After the extreme excitement of the last blog, things have quietened down somewhat.
On Saturday, I continued reading 'Information Technology for Manufacturing' (ITM) only to discover that the remaining chapters weren't quite so pertinent to my needs as the opening three. I only leafed through the book, but it was clear that the subjects chosen weren't what I needed to read. I'm not saying goodbye to my 'new friend', but it's clear that our friendship won't be quite as close as I had originally imagined.
As I wrote last week, "We have the woodwork factory whose production time is measured in days, where it's hard to assign specific tasks to specify people and where it seems that the methods of following production were designed by someone divorced from the way the factory works (or more correctly, divorced from the way the factory works now). As a result, the plant manager has to resort to maintaining an Excel spreadsheet which keeps all the data which are relevant to him."
I figured out how I could extend our ERP program to maintain some of the data which he keeps in the spreadsheet; the whole idea of time slices suddenly became much easier and simpler. I wrote with some excitement to the woodwork factory manager on Sunday explaining my solution but he was unable to grasp what I was suggesting.
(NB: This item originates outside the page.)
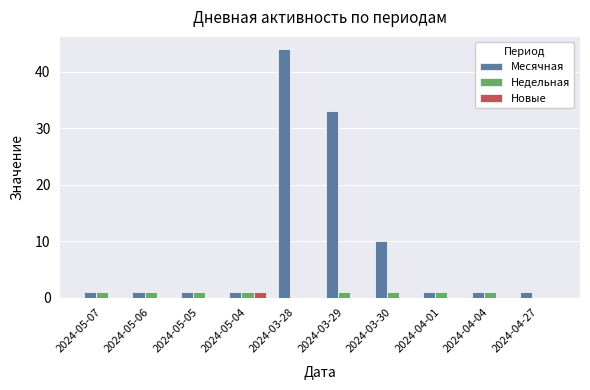

Which series changed the most between 2024-03-30 and 2024-04-27?

Месячная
So yesterday, I hauled myself up to the north of Israel and sat with him for a few hours.
I didn't make the sale. My solution was for only part of what his Excel spreadsheet contains; the spreadsheet is heterogenous in that it contains data both about orders and batches (one batch contains one or more orders), and in Priority it is difficult if not impossible to produce heterogenous reports. I suggested a few alternatives, but these require an order to be linked to a batch as soon as possible and for reasons which I don't comprehend, they attach an order to a batch as late as possible.
As I say, I didn't make the sale. We agreed to part as friends.
Another, more promising area for exploration is external optimisation: ERP's work order says to use a certain amount of raw material, but via the use of an external optimiser, the workers are able to produce the same amount of finished product with less than the dictated amount of raw material. This causes problems with stock keeping and creates what Priority calls 'unflushed inventory' (I haven't managed to find any references to this on the Internet). This is definitely an ERP failure and definitely something which I intend to investigate, and hopefully solve. The problem exists (one way or another) in three out of the four business units in my company, so there should be plenty of examples.
It occurs to me that it might be a good idea to try and contact a company who has implemented Priority abroad; I won't be perceived as a competitor, and I can learn what the various terms are called in English.